Let $\to $ be a continuous $\protect \operatorname {\mathrm {[0,1]}}$ -valued function defined on the unit square $\protect \operatorname {\mathrm {[0,1]}}^2$ , having the following properties: (i) $x\to (y\to z)= y\to (x\to z)$ and (ii) $x\to y=1 $ iff $x\leq y$ . Let $\neg x=x\to 0$ . Then the algebra $W=(\protect \operatorname {\mathrm {[0,1]}},1,\neg ,\to )$ satisfies the time-honored Łukasiewicz axioms of his infinite-valued calculus.

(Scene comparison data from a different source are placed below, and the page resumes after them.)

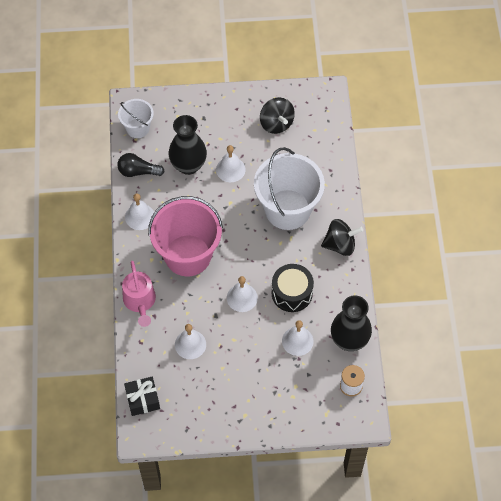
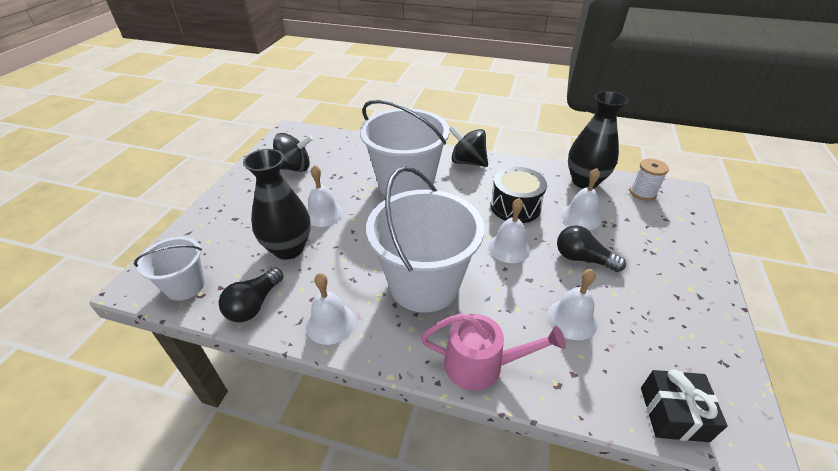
camera: 70 degrees left, 20 degrees down
pink bucket [148,196,223,276] -> white bucket [366,166,484,313]
black spinning top [321,219,363,256] -> black spinning top turned 75 degrees counterclockwise [449,126,488,167]
none -> black light bulb [557,226,626,272]

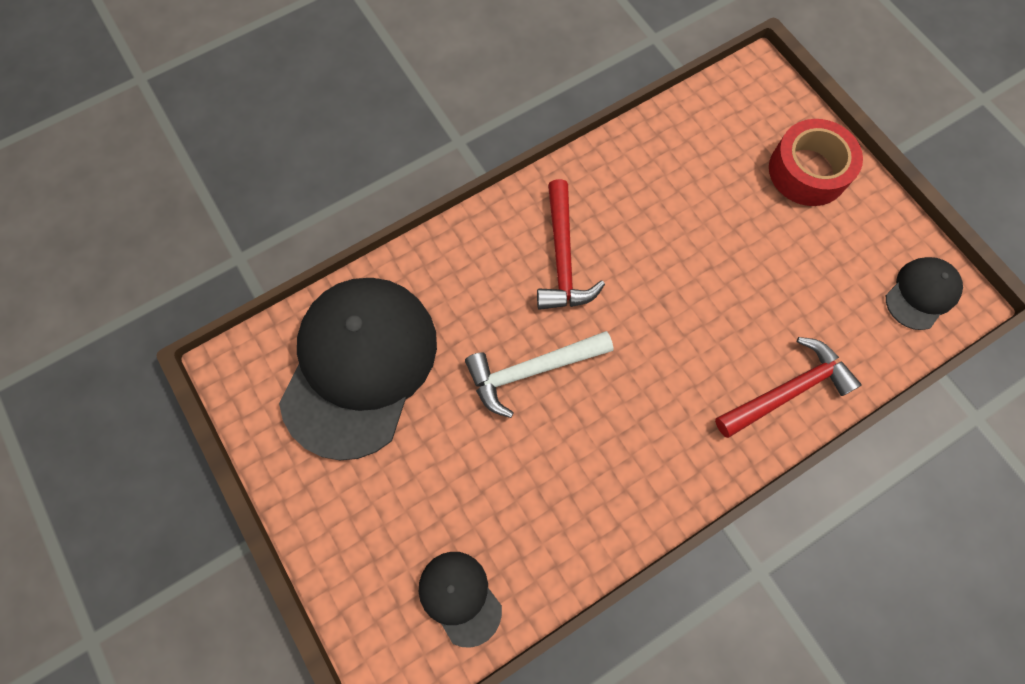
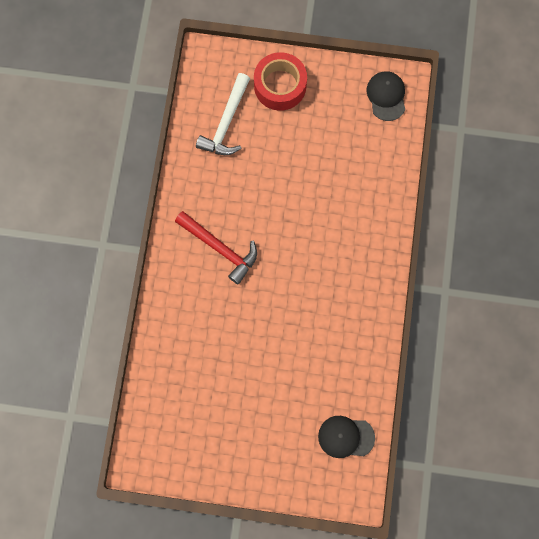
camera: 50 degrees left, 5 degrees up
black cap [279,278,437,460] -> none
white hammer [465,331,613,418] -> white hammer moved to [196,73,250,155]
red hammer [715,337,861,438] -> none

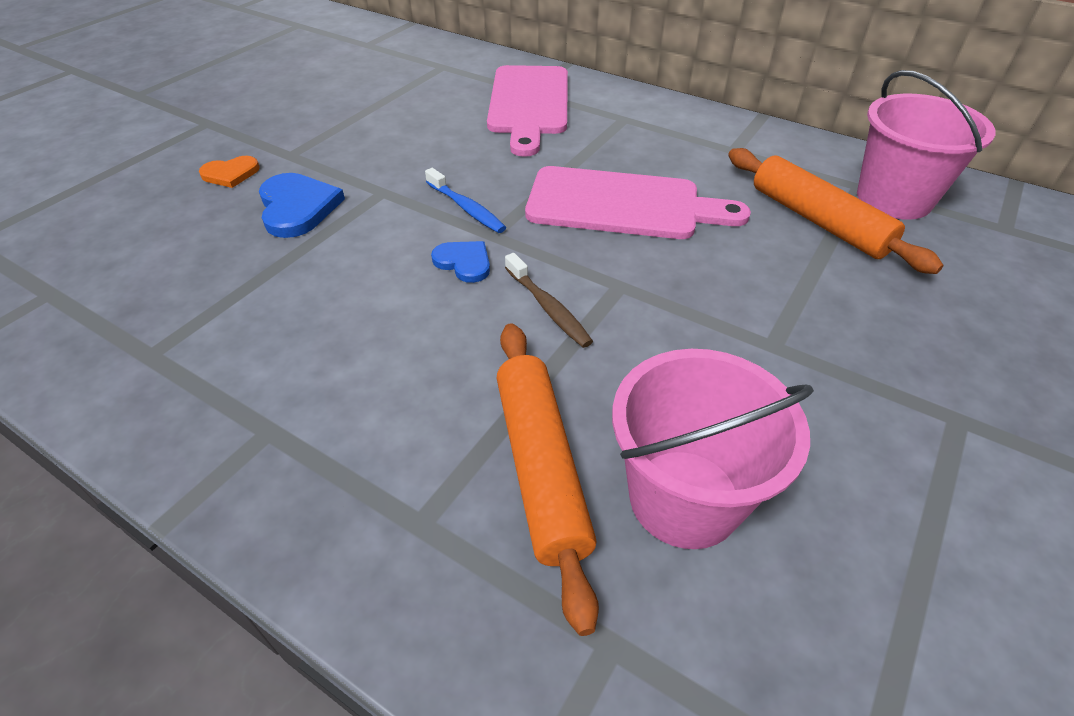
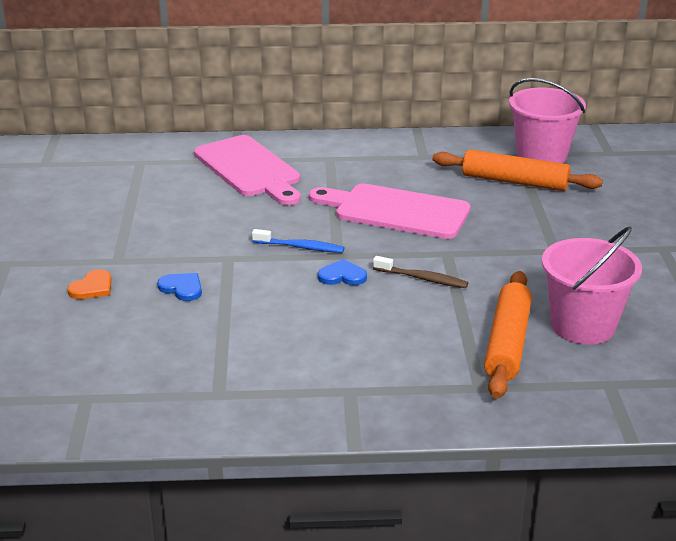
camera: 35 degrees left, 15 degrees down
blue heart [259,173,345,238] -> blue heart [157,273,202,301], size x0.61
orange rolling pin [496,323,599,636] -> orange rolling pin turned 60 degrees clockwise [484,271,532,399]
pink cutting board [525,166,751,239] -> pink cutting board turned 135 degrees counterclockwise [309,184,471,239]

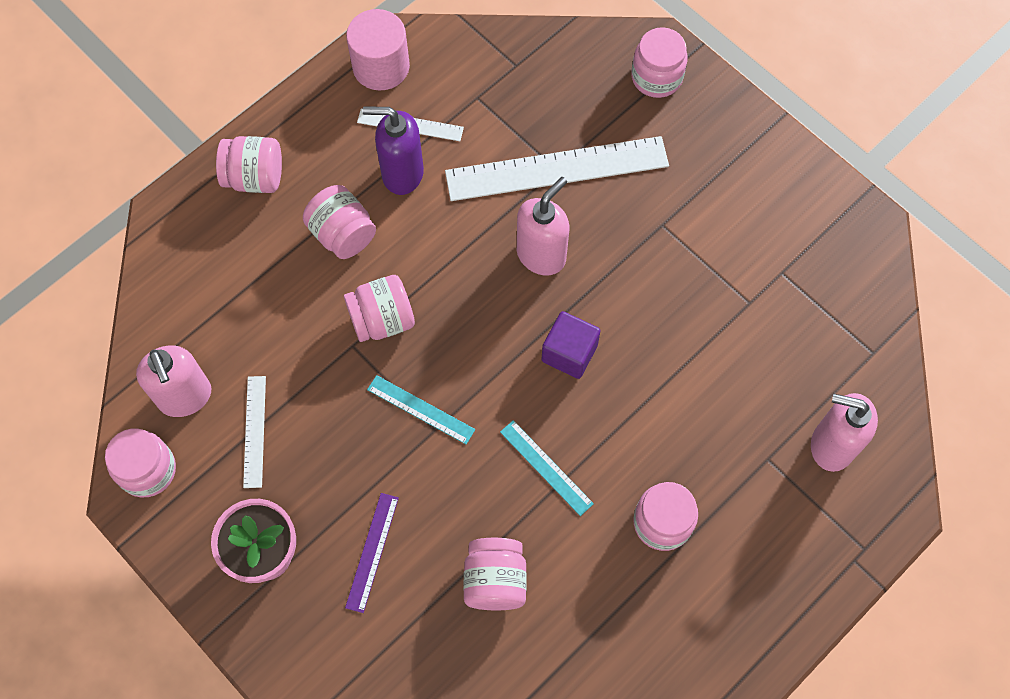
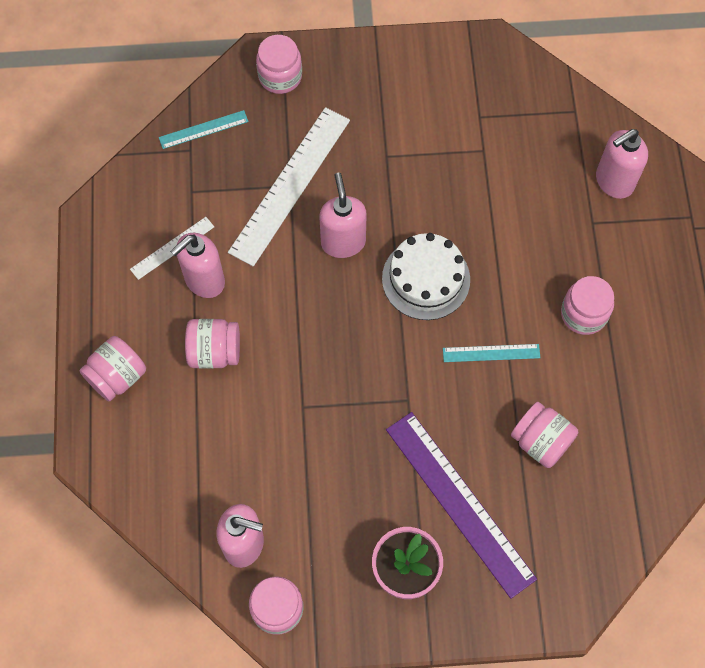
camera: 50 degrees left, 0 degrees up
white ruler [243,376,266,488] -> none
pink jar [344,275,415,342] -> none
purple ruler [345,493,399,613] -> purple ruler [386,412,537,599], size x2.06
pink cylinder [346,9,410,91] -> none
purple soap dispenser [362,106,424,195] -> pink soap dispenser [170,233,225,298]
turquoise ruler [367,375,475,444] -> turquoise ruler moved to [159,110,249,149]
purple cube [541,311,601,379] -> white cake [382,233,470,320]

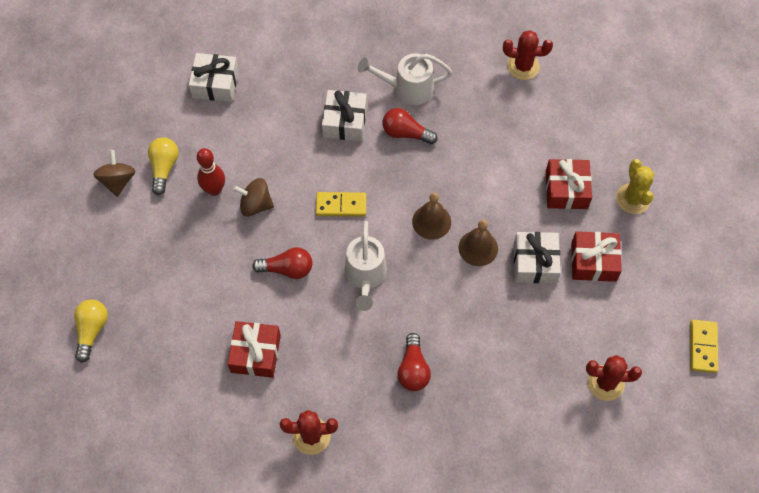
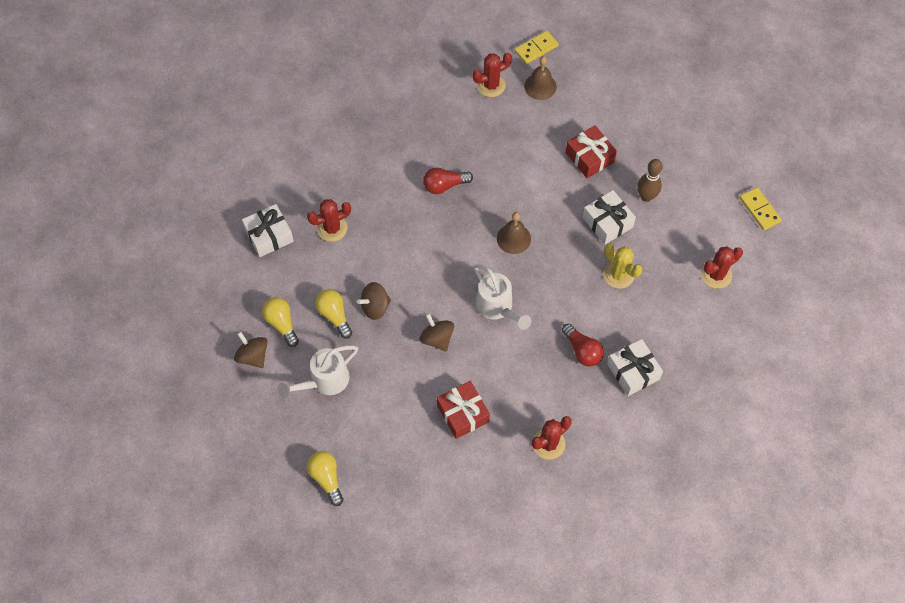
camera: 35 degrees left, 0 degrees up
red bowling pin [197,148,225,196] -> yellow light bulb [315,289,352,339]
red light bulb [252,247,313,279] -> brown spinning top [420,313,454,352]
yellow domino [316,192,366,217] -> yellow domino moved to [515,31,559,64]
white gift [322,90,367,141] -> white gift moved to [607,339,663,396]
white watering can [358,53,452,105] -> white watering can moved to [278,345,358,398]
brown bell [458,220,498,266] -> brown bell moved to [524,56,557,100]
red gift [571,231,622,282] -> brown bowling pin [637,159,663,202]
yellow cactus [616,159,654,214] -> yellow cactus moved to [604,244,643,289]
none -> red cactus [307,199,351,242]

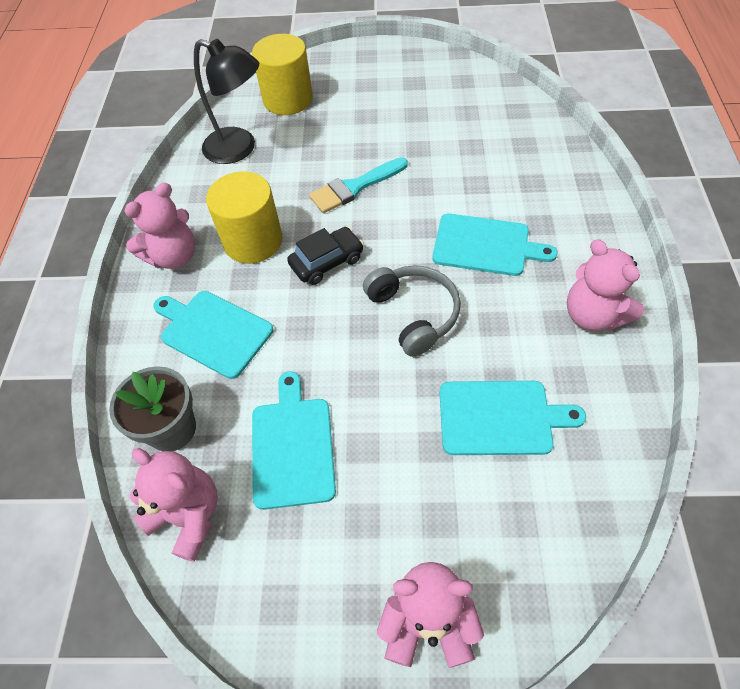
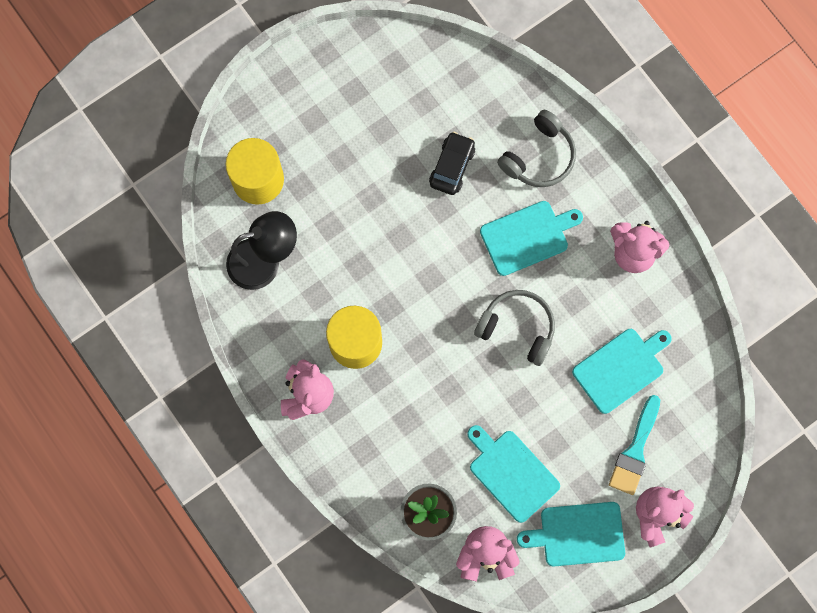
camera: 40 degrees left, 20 degrees up
turquoise cutting board [153,291,273,379] -> turquoise cutting board moved to [517,502,625,567]
black car [287,227,364,285] -> black car moved to [429,132,475,195]
turquoise brush [309,157,408,213] -> turquoise brush moved to [609,395,660,495]
none -> grey headphones [497,110,576,187]

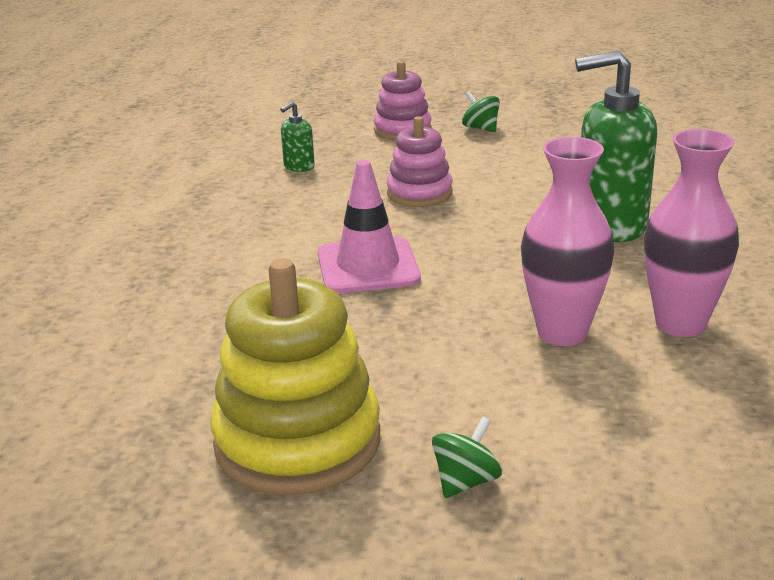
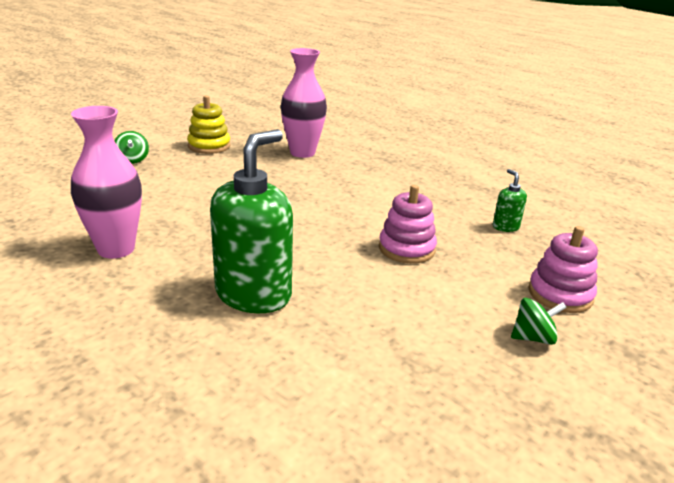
camera: 120 degrees right, 0 degrees up
yellow stacking toy [210,258,380,495] -> yellow stacking toy [187,95,231,154], size x0.58
pink traffic cone [318,160,421,294] -> none
pink vase [521,137,615,346] -> pink vase moved to [281,48,327,158]

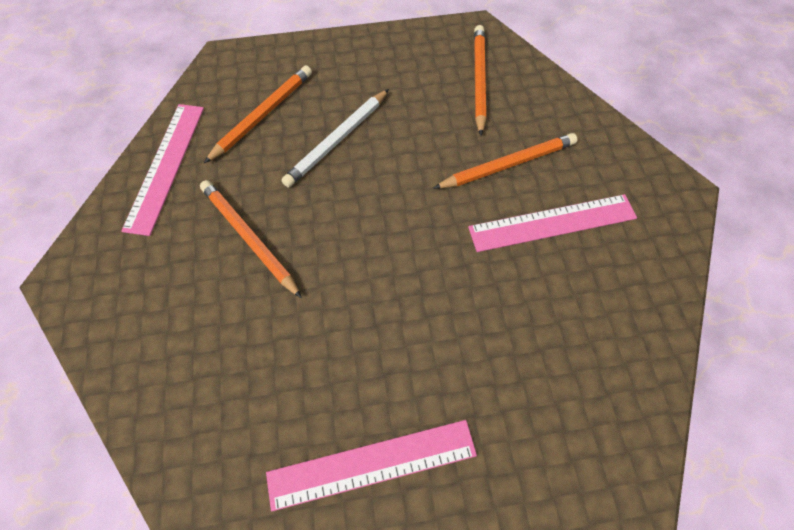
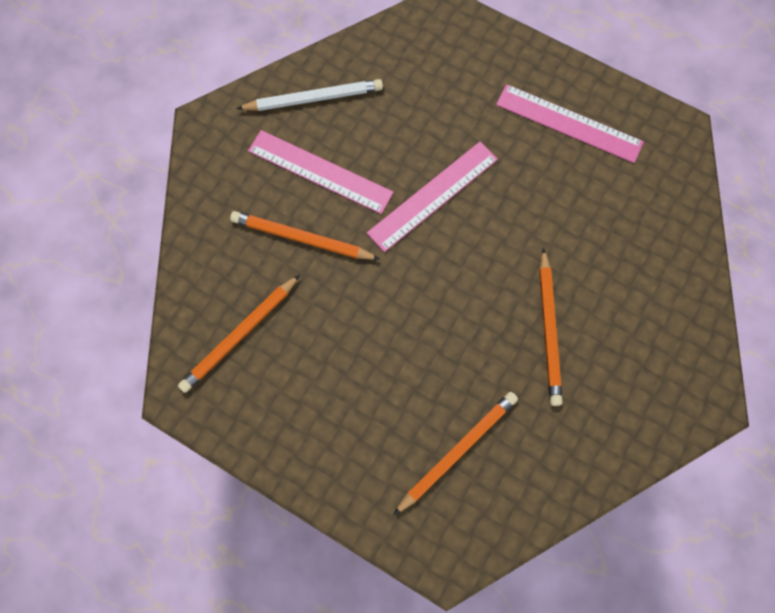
camera: 140 degrees left, 10 degrees up
pink ruler [121,104,204,236] -> pink ruler moved to [367,141,498,252]
orange pencil [204,65,312,163] -> orange pencil turned 150 degrees clockwise [394,392,518,515]
white pencil [281,89,389,187] -> white pencil moved to [236,79,383,111]

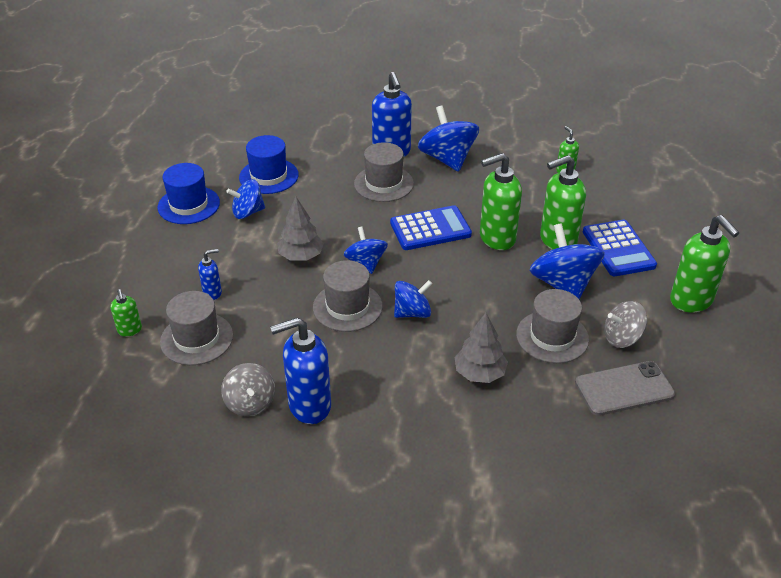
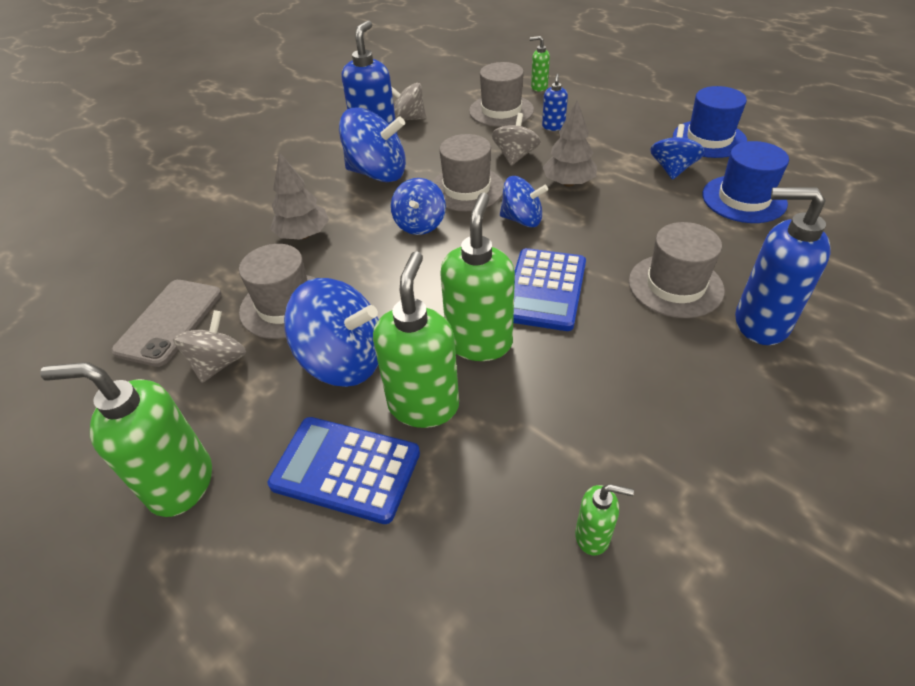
camera: 125 degrees right, 5 degrees up
blue spinning top [418,106,479,172] -> blue spinning top moved to [339,108,406,182]
none -> grey spinning top [492,113,541,166]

Let $x\to _{\text {\tiny \L }}y=\min (1,1-x+y)$ and $\neg _{\text {\tiny \L }}x=x\to _{\text {\tiny \L }} 0 =1-x.$ Then there is precisely one isomorphism $\phi $ of W onto the standard Wajsberg algebra $W_{\text {\tiny \L }}= (\protect \operatorname {\mathrm {[0,1]}},1,\neg _{\text {\tiny \L }},\to _{\text {\tiny \L }})$ . Thus $x\to y= \phi ^{-1}(\min (1,1-\phi (x)+\phi (y)))$ .

中文翻译：

---

ŁUKASIEWICZ 公理的含义

让$\到$成为一个连续的$\protect \operatorname {\mathrm {[0,1]}}$单位平方上定义的值函数$\protect \operatorname {\mathrm {[0,1]}}^2$，具有以下性质：(i)$x\to (y\to z)= y\to (x\to z)$(ii)$x\to y=1 $当且当$x\leq y$. 让$\neg x=x\to 0$. 然后代数$W=(\protect \operatorname {\mathrm {[0,1]}},1,\neg ,\to )$满足他的无限值微积分的历史悠久的 Łukasiewicz 公理。让$x\to _{\text {\tiny \L }}y=\min (1,1-x+y)$和$\neg _{\text {\tiny \L }}x=x\to _{\text {\tiny \L }} 0 =1-x.$那么恰好有一个同构$\phi $的W到标准 Wajsberg 代数$W_{\text {\tiny \L }}= (\protect \operatorname {\mathrm {[0,1]}},1,\neg _{\text {\tiny \L }},\to _{ \text {\tiny \L }})$. 因此$x\to y= \phi ^{-1}(\min (1,1-\phi (x)+\phi (y)))$.